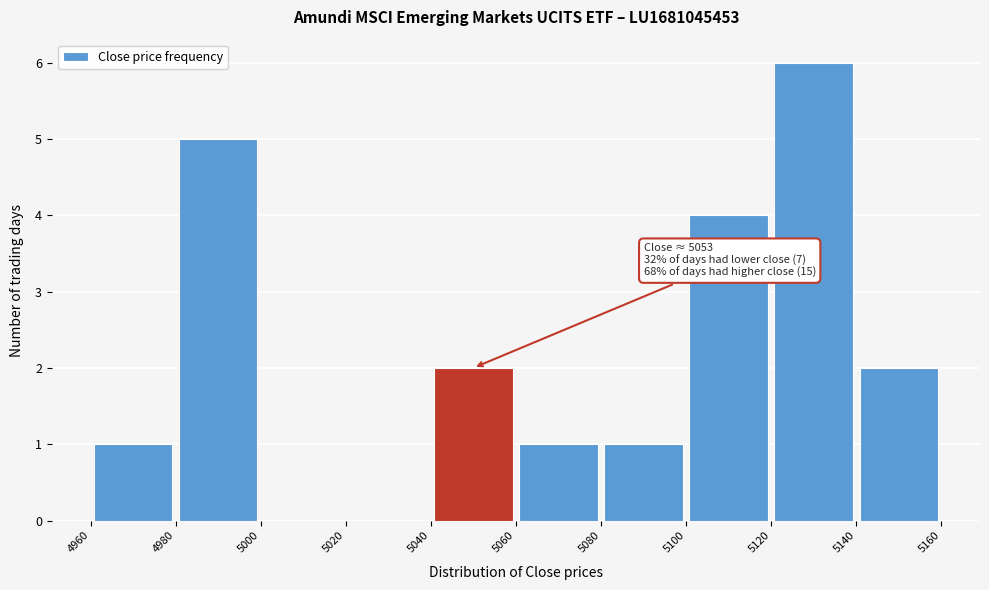

Which range on the x-axis has the tallest bar?

5120 to 5140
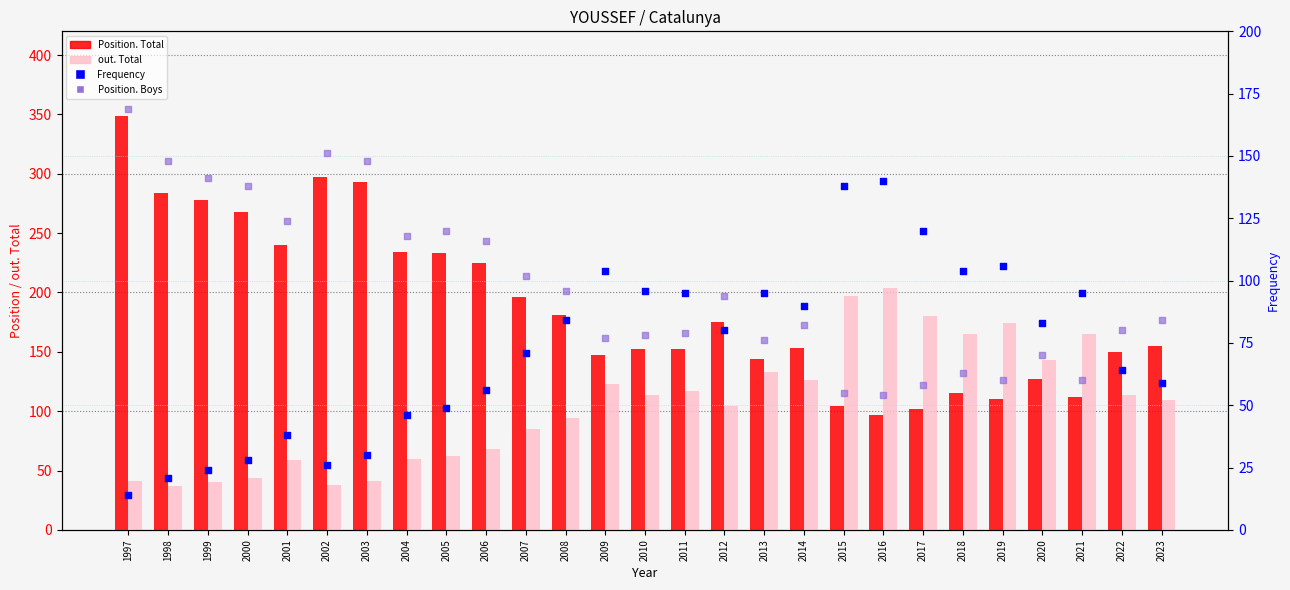

At how many categories does at least one series exceed 317?

1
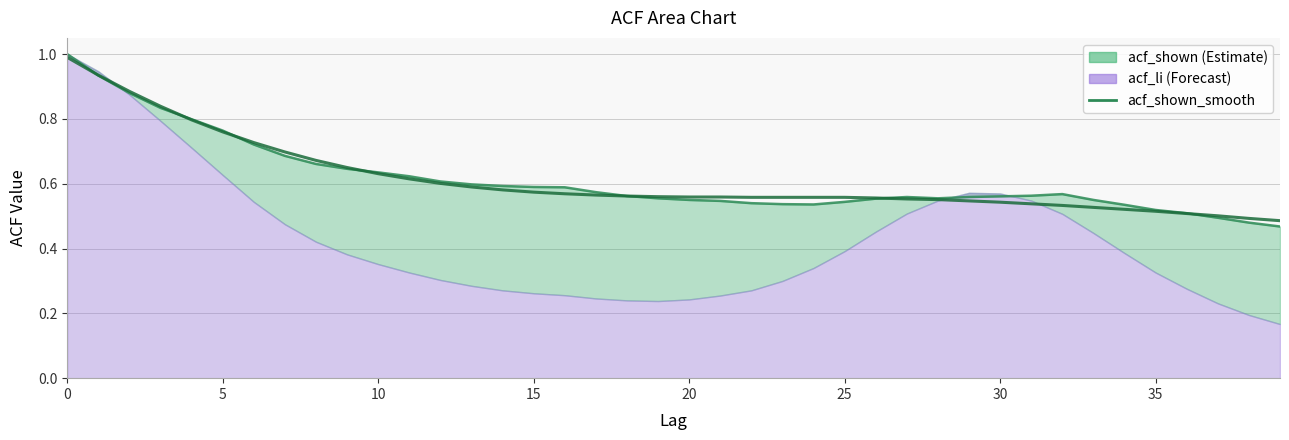

What is the approximate value at 29?

0.6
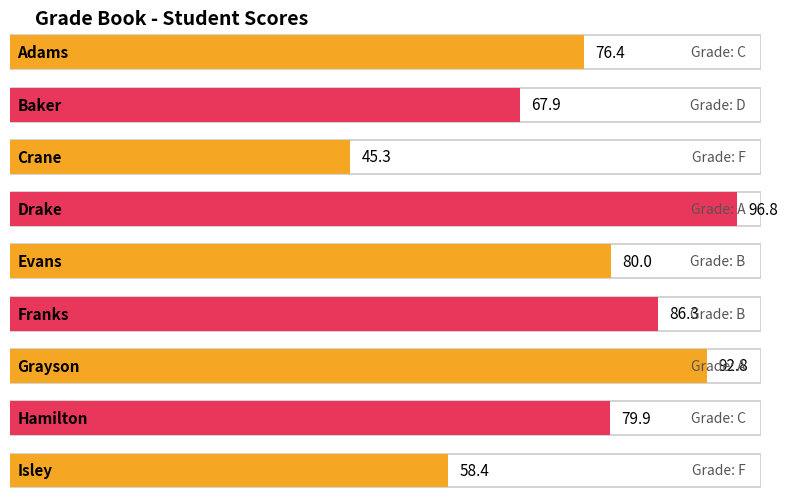

Reading left to right, what are all the values shown in this chart?

76.4	67.9	45.3	96.8	80.0	86.3	92.8	79.9	58.4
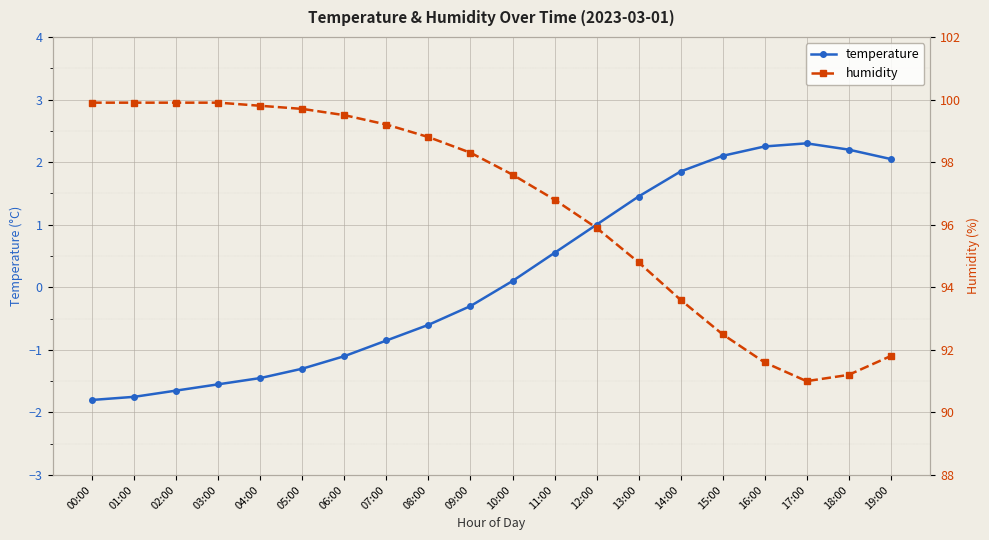

How many lines are shown in the chart?

2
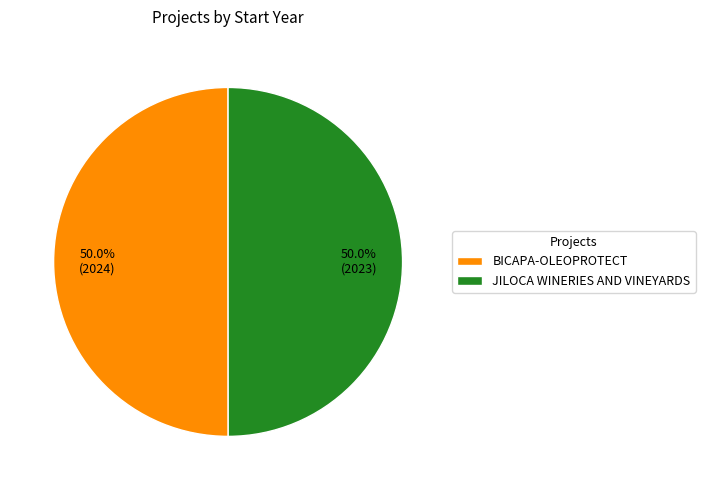

Count the number of slices in the pie.

2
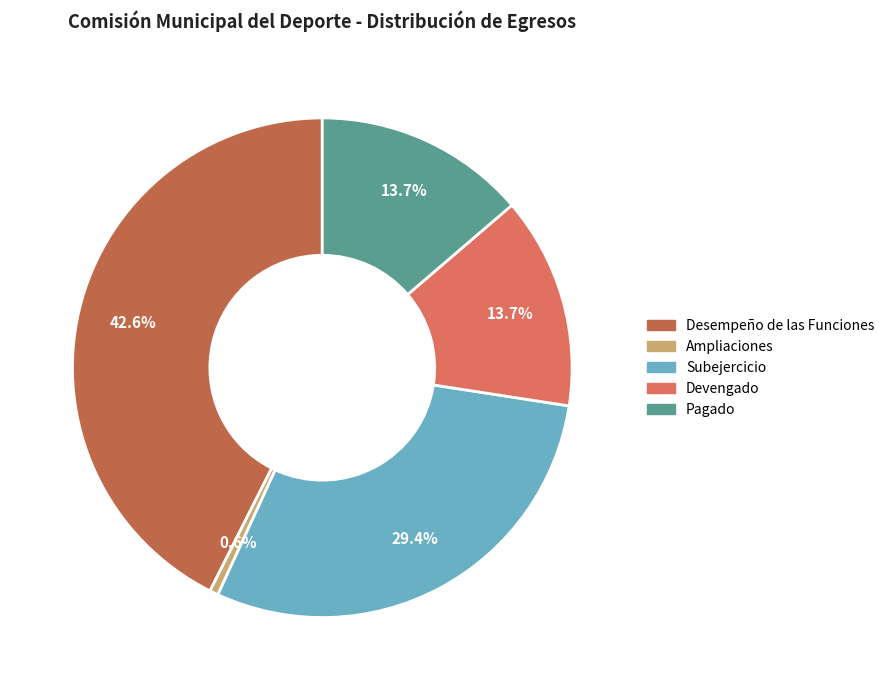

What percentage is the Devengado slice, to the nearest percent?

14%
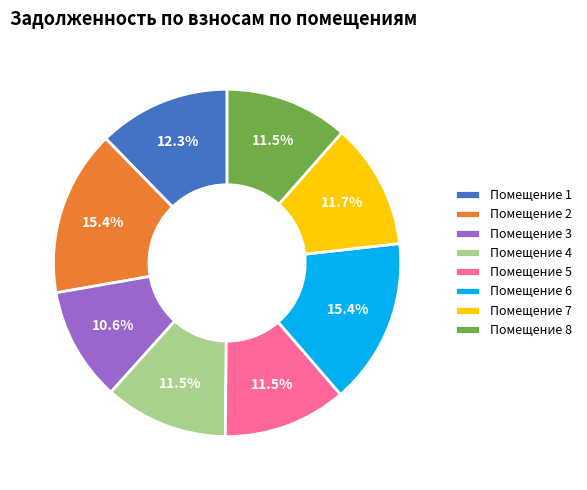

Approximately how many times larger is the value at Помещение 1 compared to Помещение 5?

1.1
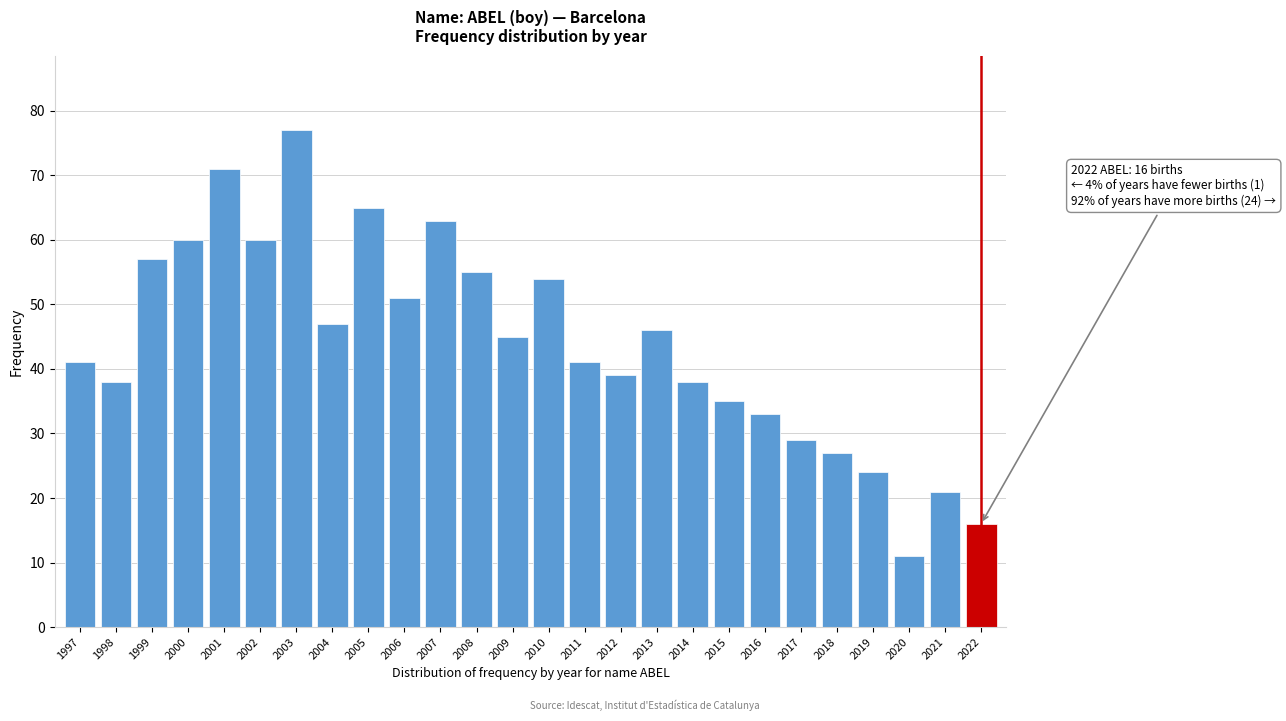

Reading left to right, list all the values displayed in this chart.

1997=41	1998=38	1999=57	2000=60	2001=71	2002=60	2003=77	2004=47	2005=65	2006=51	2007=63	2008=55	2009=45	2010=54	2011=41	2012=39	2013=46	2014=38	2015=35	2016=33	2017=29	2018=27	2019=24	2020=11	2021=21	2022=16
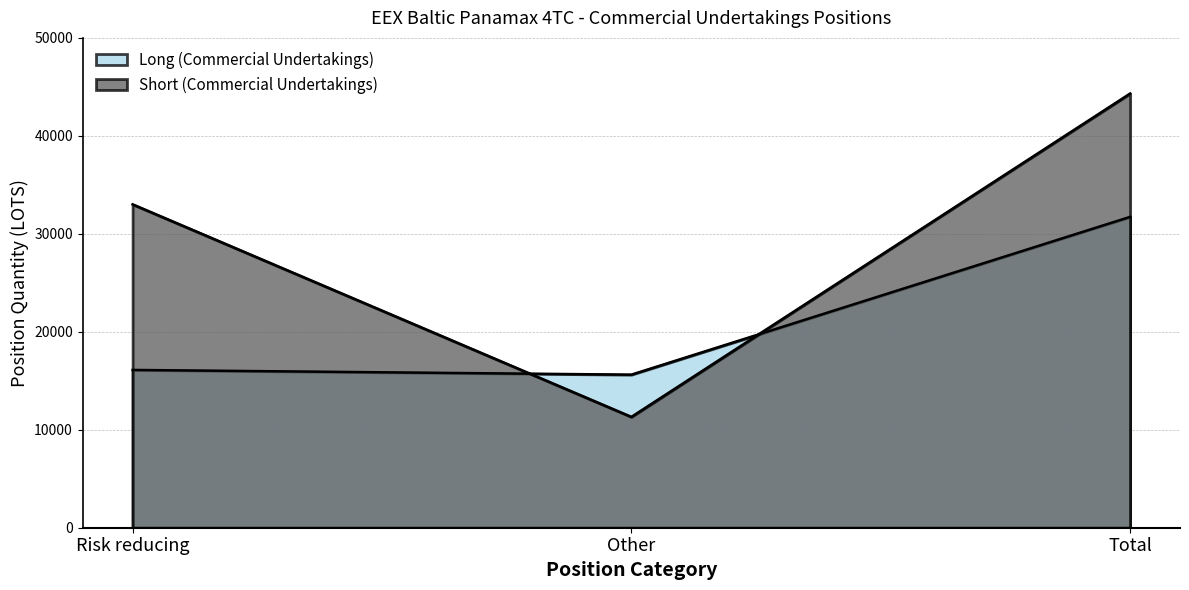

List the series in order of their overall mean, lowest first.

Long (Commercial Undertakings), Short (Commercial Undertakings)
********************
EXERCISE INSTRUCTIONS =>
Can you rewrite all the rows above with "chart" changed to "graph" everywhere and nothing else altered, leaving out the pictures?

OUTPUT OF THE TASK =>
Which range on the x-axis has the tallest bar?

5120 to 5140

At how many categories does at least one series exceed 317?

1

What is the approximate value at 29?

0.6

Reading left to right, what are all the values shown in this graph?

76.4	67.9	45.3	96.8	80.0	86.3	92.8	79.9	58.4

How many lines are shown in the graph?

2

Count the number of slices in the pie.

2

What percentage is the Devengado slice, to the nearest percent?

14%

Approximately how many times larger is the value at Помещение 1 compared to Помещение 5?

1.1

Reading left to right, list all the values displayed in this graph.

1997=41	1998=38	1999=57	2000=60	2001=71	2002=60	2003=77	2004=47	2005=65	2006=51	2007=63	2008=55	2009=45	2010=54	2011=41	2012=39	2013=46	2014=38	2015=35	2016=33	2017=29	2018=27	2019=24	2020=11	2021=21	2022=16

List the series in order of their overall mean, lowest first.

Long (Commercial Undertakings), Short (Commercial Undertakings)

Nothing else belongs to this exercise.